Лукьянчиков и сам был доволен ведением дискуссии, но более всего тем, что показал всему миру — советские ученые знающие специалисты, умеющие ценить зарубежный опыт, и сотрудничать с ними не только можно, но и взаимовыгодно.
Правда,
В огромном ресторанном зале играла музыка, танцевали полуобнаженные турчанки, многие сидели за столиками, но большинство обходилось шведским столом, более пригодном для свободного общения. Лукьянчиков со своими товарищами сидели за столиком, но к спиртному не притрагивались. Однако длилось это всего несколько минут. К ним стали подходить, предлагать тосты за советских ученых, науку, за помощь развивающимся странам, и тут уж вырисовывался более серьезный вопрос: как выдержать такую нагрузку. Но и здесь советская делегация оказалась на высоте…
Вернувшись в Москву, Лукьянчиков доложил руководству и партбюро о результатах научной командировки, а для Отдела черной металлургии ЦК КПСС написал целый отчет. Однако инструктор читать отчет не стал, а уставившись на Лукьянчикова своим проницательным взглядом, спросил:
— Ну а как насчет пропаганды советского трезвого образа жизни? Вели себя достойно? Или все-таки не удержались, выпили на банкете?

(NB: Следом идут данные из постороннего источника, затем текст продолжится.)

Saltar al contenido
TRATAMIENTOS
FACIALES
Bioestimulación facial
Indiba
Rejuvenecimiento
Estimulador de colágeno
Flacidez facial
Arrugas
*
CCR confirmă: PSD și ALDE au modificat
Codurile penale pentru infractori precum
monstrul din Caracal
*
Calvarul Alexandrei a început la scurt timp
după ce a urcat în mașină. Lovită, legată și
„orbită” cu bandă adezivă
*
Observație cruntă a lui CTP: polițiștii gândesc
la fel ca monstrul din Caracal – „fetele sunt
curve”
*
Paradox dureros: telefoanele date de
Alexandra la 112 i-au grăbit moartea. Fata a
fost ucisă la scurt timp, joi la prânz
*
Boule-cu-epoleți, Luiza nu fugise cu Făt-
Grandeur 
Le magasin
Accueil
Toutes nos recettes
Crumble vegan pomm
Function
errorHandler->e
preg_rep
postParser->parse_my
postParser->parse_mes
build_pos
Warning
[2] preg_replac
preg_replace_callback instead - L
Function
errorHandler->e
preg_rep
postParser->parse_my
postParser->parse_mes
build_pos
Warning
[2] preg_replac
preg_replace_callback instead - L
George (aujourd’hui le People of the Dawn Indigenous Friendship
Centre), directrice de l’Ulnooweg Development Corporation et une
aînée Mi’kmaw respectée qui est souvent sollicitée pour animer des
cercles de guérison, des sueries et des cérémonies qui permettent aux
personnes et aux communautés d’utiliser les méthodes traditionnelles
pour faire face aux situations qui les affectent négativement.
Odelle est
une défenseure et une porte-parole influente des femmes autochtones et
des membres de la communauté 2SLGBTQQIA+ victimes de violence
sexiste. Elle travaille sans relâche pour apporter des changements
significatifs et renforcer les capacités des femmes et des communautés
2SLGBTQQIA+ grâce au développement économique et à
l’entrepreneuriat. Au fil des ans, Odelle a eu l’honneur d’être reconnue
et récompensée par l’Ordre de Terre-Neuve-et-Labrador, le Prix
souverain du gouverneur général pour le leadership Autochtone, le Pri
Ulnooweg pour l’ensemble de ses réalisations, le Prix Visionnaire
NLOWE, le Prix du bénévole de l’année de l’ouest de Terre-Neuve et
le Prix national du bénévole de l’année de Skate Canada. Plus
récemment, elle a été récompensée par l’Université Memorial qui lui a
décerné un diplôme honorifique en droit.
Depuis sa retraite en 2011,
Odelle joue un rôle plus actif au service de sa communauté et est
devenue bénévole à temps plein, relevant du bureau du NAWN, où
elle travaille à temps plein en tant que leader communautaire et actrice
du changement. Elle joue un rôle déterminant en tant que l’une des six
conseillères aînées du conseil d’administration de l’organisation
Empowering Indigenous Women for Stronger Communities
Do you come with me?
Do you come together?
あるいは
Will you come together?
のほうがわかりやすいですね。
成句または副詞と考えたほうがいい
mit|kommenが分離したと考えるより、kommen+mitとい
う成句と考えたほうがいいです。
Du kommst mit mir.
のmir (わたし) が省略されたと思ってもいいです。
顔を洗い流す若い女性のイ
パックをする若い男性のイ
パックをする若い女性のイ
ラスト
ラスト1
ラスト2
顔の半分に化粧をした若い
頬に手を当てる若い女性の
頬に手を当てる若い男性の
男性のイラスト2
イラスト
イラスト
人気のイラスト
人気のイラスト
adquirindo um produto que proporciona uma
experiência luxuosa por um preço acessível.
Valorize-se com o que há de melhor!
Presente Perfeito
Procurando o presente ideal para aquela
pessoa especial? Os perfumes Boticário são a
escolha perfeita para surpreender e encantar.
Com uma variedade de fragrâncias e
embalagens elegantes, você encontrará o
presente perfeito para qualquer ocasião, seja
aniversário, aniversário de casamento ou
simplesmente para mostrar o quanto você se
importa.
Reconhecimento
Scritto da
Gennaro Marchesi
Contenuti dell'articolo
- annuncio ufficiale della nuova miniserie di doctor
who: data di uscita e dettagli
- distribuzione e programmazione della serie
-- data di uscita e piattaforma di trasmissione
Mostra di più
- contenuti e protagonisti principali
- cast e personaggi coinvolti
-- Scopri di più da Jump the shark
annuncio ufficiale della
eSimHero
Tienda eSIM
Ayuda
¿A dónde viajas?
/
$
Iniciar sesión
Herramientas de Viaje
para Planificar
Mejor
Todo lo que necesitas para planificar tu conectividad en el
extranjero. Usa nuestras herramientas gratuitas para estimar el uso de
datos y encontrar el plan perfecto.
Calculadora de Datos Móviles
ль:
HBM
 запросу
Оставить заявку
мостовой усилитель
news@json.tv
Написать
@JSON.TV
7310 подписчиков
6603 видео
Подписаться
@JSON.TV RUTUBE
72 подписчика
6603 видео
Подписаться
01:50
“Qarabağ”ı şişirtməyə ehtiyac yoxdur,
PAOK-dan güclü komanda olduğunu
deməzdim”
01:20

— Видите ли, — не стал юлить и лукавить Николай Никифорович, — я всегда считал и считаю, что обязанность моя, как научного работника, состоит в том, чтобы на международном совещании показать себя знающим профессионалом, специалистом высокого класса, чтобы о советских людях складывалось за рубежом именно такое мнение. И я не считаю очень уж важным, выпил кто-то из нас на банкете или нет. За себя могу сказать — выпил. За дружбу, за помощь развивающимся странам, за советскую науку.
— Не надо кичиться этим, вы же вели себя неправильно, — инструктор аж лицом потемнел. — Партия и правительство объявило борьбу с таким негативным социальным явлением, как пьянство, а вы, коммунист, едете за границу и там на глазах у мировой общественности показываете, что для вас решения партии — пустой звук. Без последствий такое ваше поведение не останется…
Лукьянчиков понял, что дни его работы в институте сочтены. В тот момент он испытывал фактически то же самое, что пережил у пустынного железнодорожного тупика на станции Мерефа, когда бандиты истязали его друзей, а он извивался у них в руках, не имея возможности ничего предпринять. Паскудное это чувство — бессилие перед обстоятельствами, порождаемыми тупыми бесчеловечными служаками.
Последующие дни его работы в институте прошли напряженно, в режиме ожидания вызова в партком или к директору института для вынесения приговора. И такой момент наступил. Однако в кабинете директора больше никого не было, да и сам он оказался довольно миролюбиво настроенным.
— Читал твой отчет, читал. Толково все схватил, самую суть. Надо будет на совете тебе выступить с более подробным изложением всего того, что происходило на том семинаре. Кое-что даже надо будет принять на вооружение.